Friday, August 31, 2007

Why?

Perhaps you have already seen this, but today I was thumbing through the new CBD catalog when I came across a new item in the children's Bible section:
Does it not look very like this?Not only that, but this Bible offers "dream girl" sections, "Bring it On" life application quizzez, and "Oh, I get it!" answers."

Why, oh why do Christians continue to copy our mediocre culture?!

Tuesday, August 28, 2007

Always Learning

What my recent resting has taught me:

Patience: This one is obvious.

Humility: Through accepting the love and help of my family and covenant community. I've been overwhelmed with the generosity of everyone around me. It has truly been a blessing to feel the love of Christ through each of them.

Selflessness: Through realizing that this really is not about me, it's about the life and health of the precious baby within me. Despite my discomfort and annoyance, her little life takes priority right now. Each additional day in the womb she grows a little stronger.

I am no longer on bed rest. This Friday, I reach full term (37 weeks). And, I thank the Lord for his faithfulness and that of his people. I look forward to sharing the good news with you soon!

Monday, August 20, 2007

Big Momma


Before every child's birth, we have taken this picture of a very pregnant Momma with her kiddos (except for the first pregnancy, of course!). So, this is the classic shot a taken a little earlier than usual, just in case we don't get another chance. Today, I am 35 weeks and 3 days along. I have only 3 1/2 weeks before my scheduled c-section on Sept. 13th. Although I am growing weary of being pregnant, for her sake I do hope that I can make it at least another week and a half.

Thursday, August 16, 2007

Undeserved Fruit

With her pretty green eyes more serious than most children of her age, the seven-year-old young lady listened as her Mother explained the situation. Mommy's baby was trying to come out, but it was still too early. So, Mommy needed to be very still and rest a lot to make sure that the baby's lungs developed enough to breathe on her own.

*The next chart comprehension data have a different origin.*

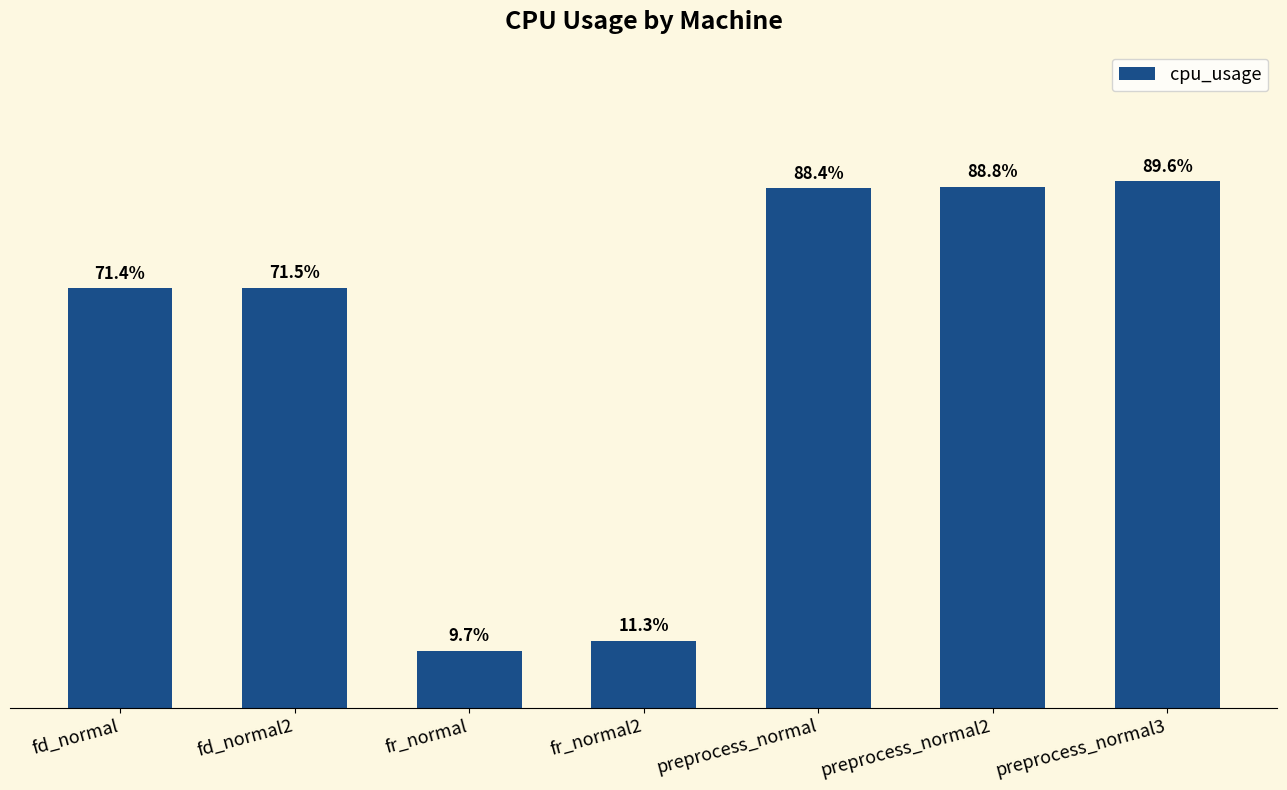

What position from the left is preprocess_normal2?

6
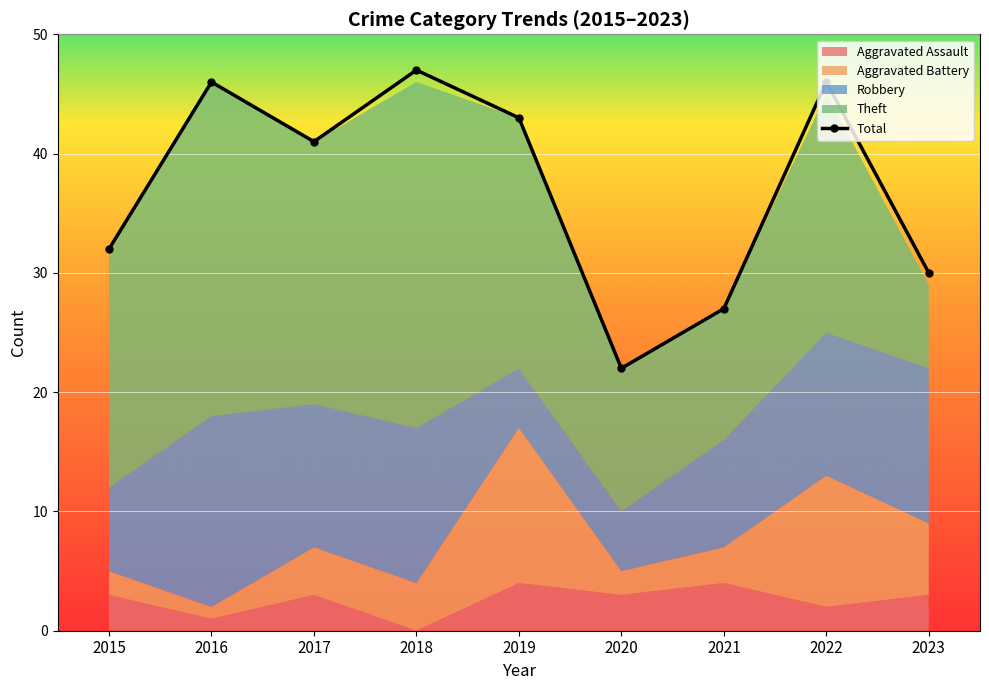

What is the value of the 7th point from the left?

27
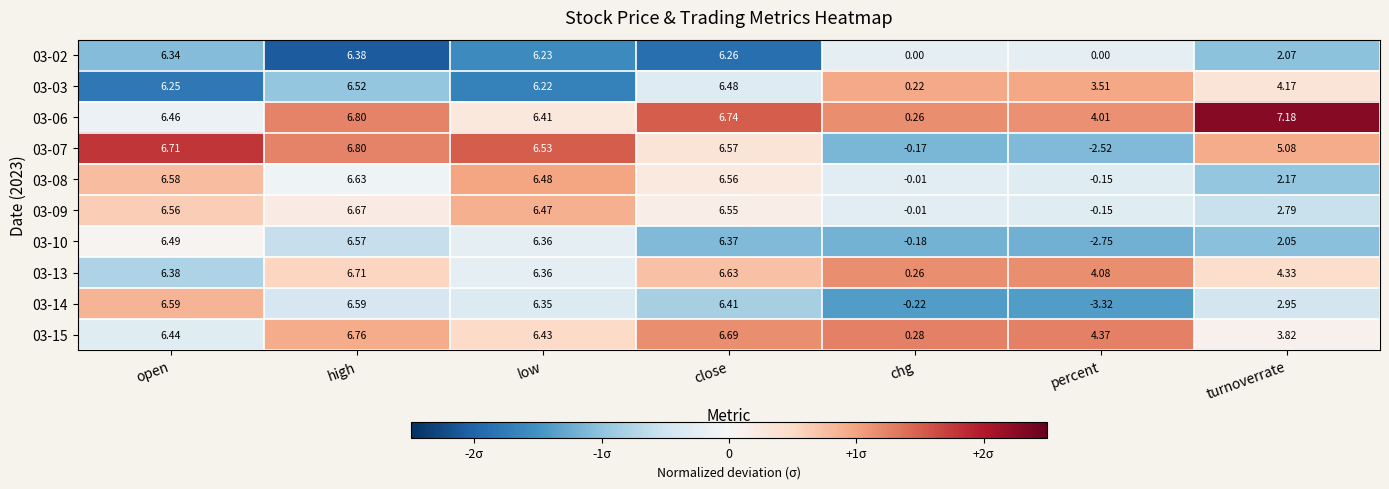

Where is 03-13 nearest to the value 3?

percent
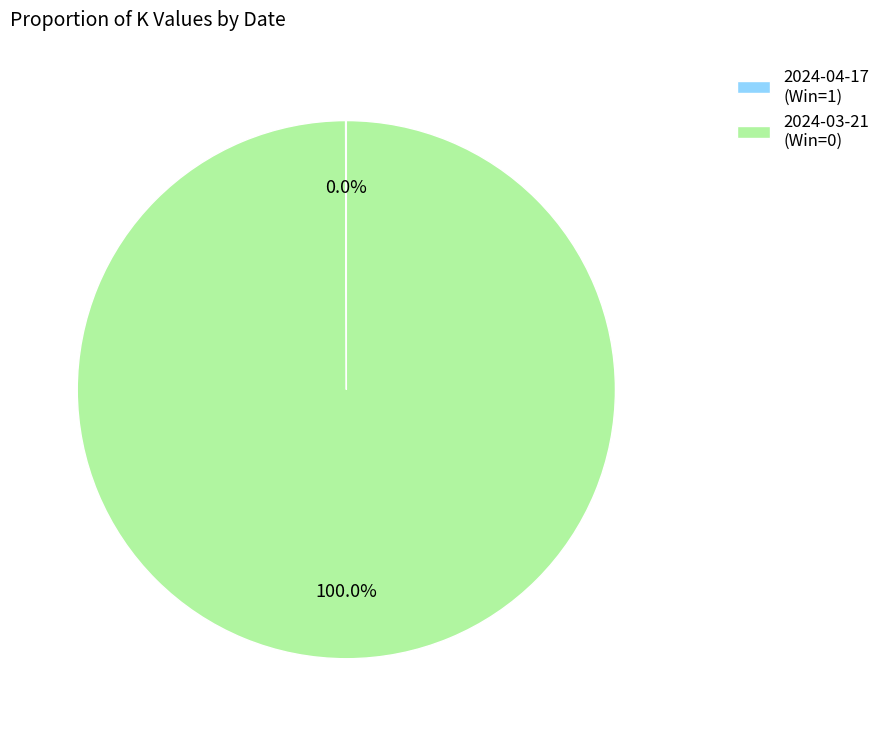

Which slice is the largest?

2024-03-21 (Win=0)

The precocious little woman listened intently, indicated that she understood, then went on about her day. That evening, after dinner, she got up from her seat and proceeded to clear the table as was her usual chore. But then she carried her little stool next to the kitchen sink and proceeded to do the job that was normally left for Mommy. She washed the dishes for the very first time. Afterwards, she commented that she really liked washing the dishes and that she wanted to do it every night. And so she has.

God is so gracious to bless our feeble efforts at parenthood.

Friday, August 10, 2007

Human Incubator

That's what I'm feeling like now. Yesterday morning at 2:30am, I awoke my husband to inform him that my contractions just weren't stopping. They had been going on since 8:45 the night before. So, being a repeat c-section, we got to go into L & D very early where I was poked and prodded until the contractions ceased. I'm thankful that they were able to stop them so that this little girl can develop a little more before meeting us all.

So, for now, I'm ordered to take it easy. No housework, lifting, time in the heat, etc. And so, I sit and wait like a Mama chicken sitting on her eggs. I can't wait to meet her, but I would like for it to be once she is strong enough to survive without the aid of machines or medicines. In only three weeks, she will be considered full term.

Knowing that this is my last baby, I think that I'll just sit back and focus on how cool it is to feel her little feet poking my belly - even when she's doing karate.

Have a great weekend!

Friday, August 3, 2007

just thinking...

With five weeks to go, it's really starting to hit me that very soon I will be the mother of four small people. I will have a 7, (almost)5, 2 and new-year-old to love and teach. I am certainly excited about this new little body separating from mine because it will fell good to not be pregnant anymore, and because I really look forward to holding her little body. But, there will be all new challenges for this Mama who already struggles with leaving the house with my three. I'm beginning to wonder if we'll ever get out again.

I guess, in a way, I 'm preparing myself for a year or two of pretty much staying close to home while finding creative ways to complete the tasks and errands that my husband depends on me for. I hardly remember Ma ever leaving the house, she kept herself quite busy right there. Now, if only my Laura and Mary could walk into town for me : )

I'm certainly not complaining, for I have yet to experience greater joy than the joy of adding to our family. Watching relationships form between my children, and developing my own bond with this little one are certainly things to enjoy in all their sweetness. I suppose I am just a bit anxious, anxious to see what this will really look like. And, excited to see how He will carry me through it.